> **Records for this task**:
-- -- --
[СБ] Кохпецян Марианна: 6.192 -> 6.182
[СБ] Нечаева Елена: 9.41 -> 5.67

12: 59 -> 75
-- -- --
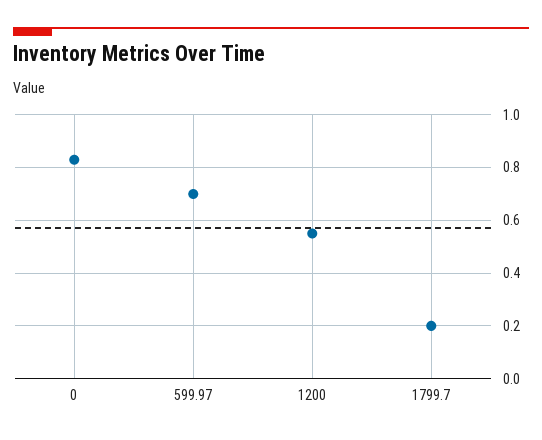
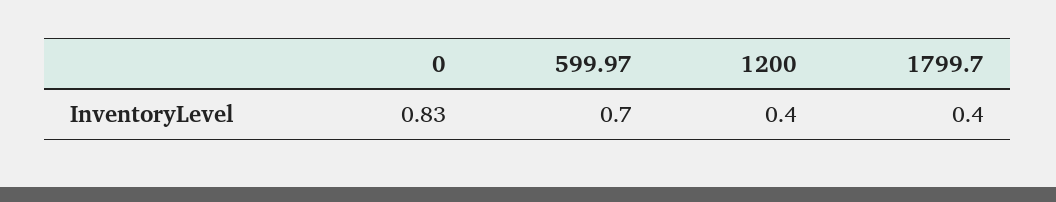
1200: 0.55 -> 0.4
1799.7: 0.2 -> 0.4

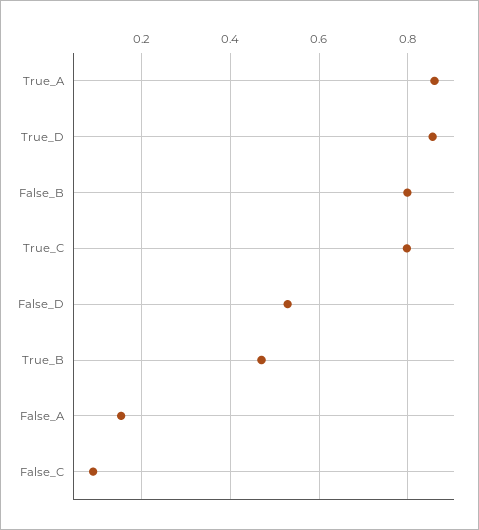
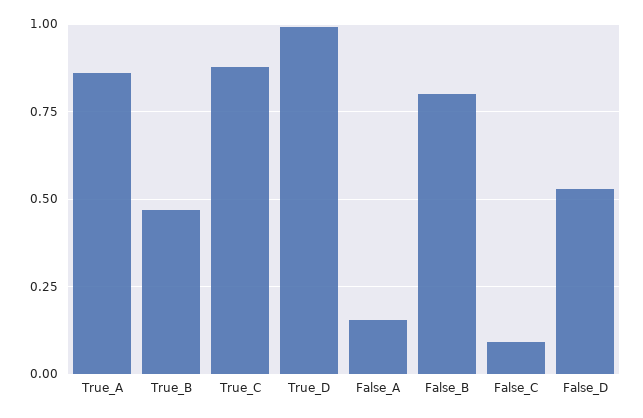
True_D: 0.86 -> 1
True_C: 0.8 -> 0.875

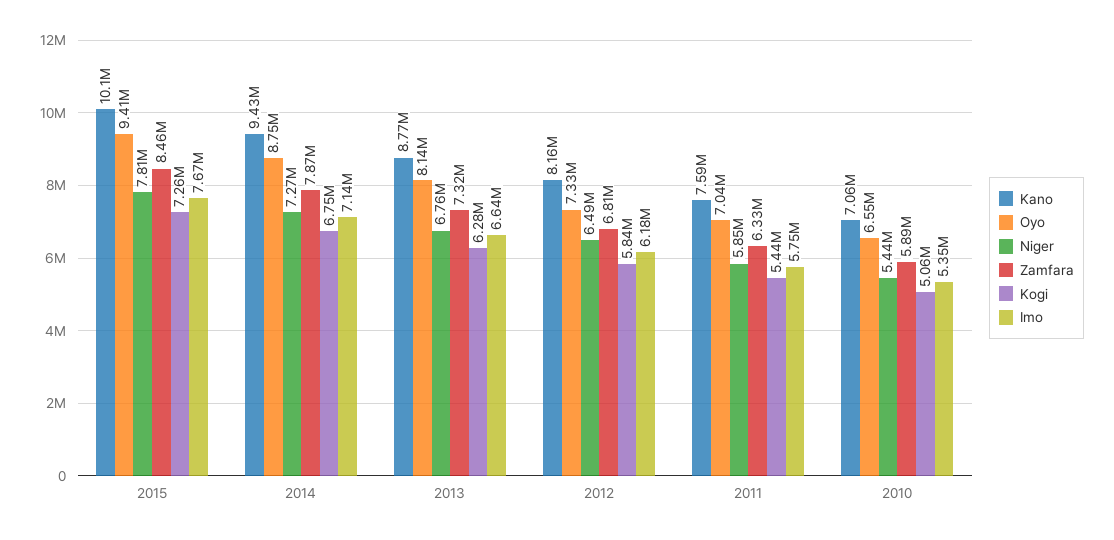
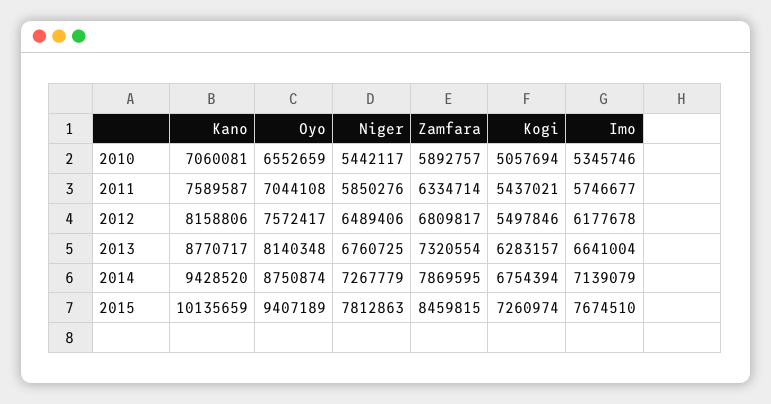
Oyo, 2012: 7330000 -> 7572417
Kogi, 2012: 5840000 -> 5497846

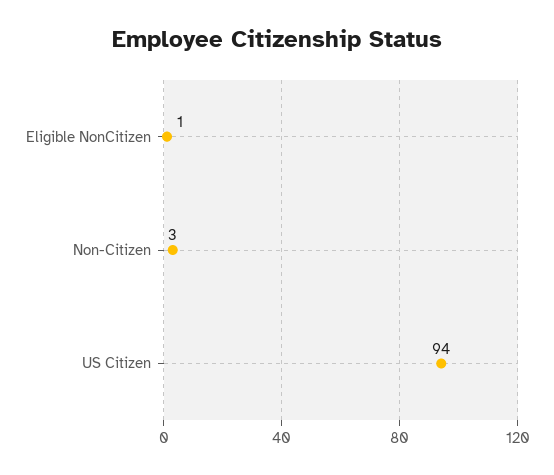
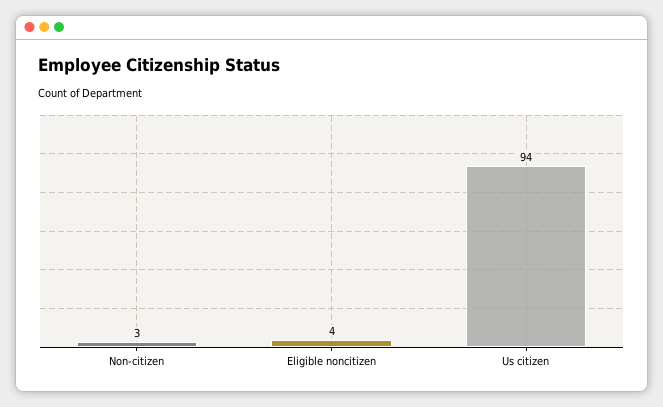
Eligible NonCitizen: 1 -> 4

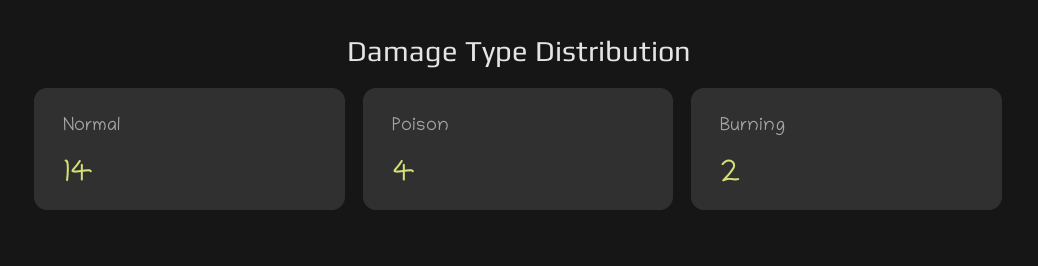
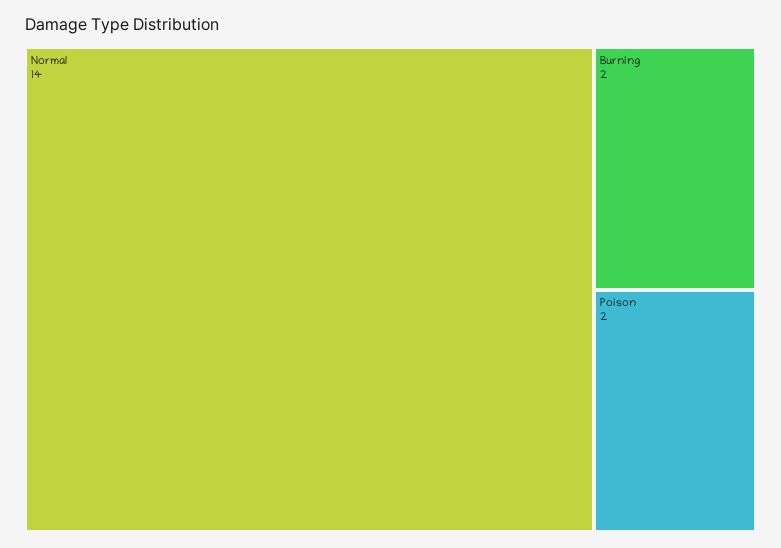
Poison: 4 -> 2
-- -- --
> **About this exercise**: Send back an exact copy of only the lines from the line with "[СБ] Кохпецян Марианна: 6.192 -> 6.182" up to and including the line with "12: 59 -> 75" in the data above.

> **Solution for this problem**:
[СБ] Кохпецян Марианна: 6.192 -> 6.182
[СБ] Нечаева Елена: 9.41 -> 5.67

12: 59 -> 75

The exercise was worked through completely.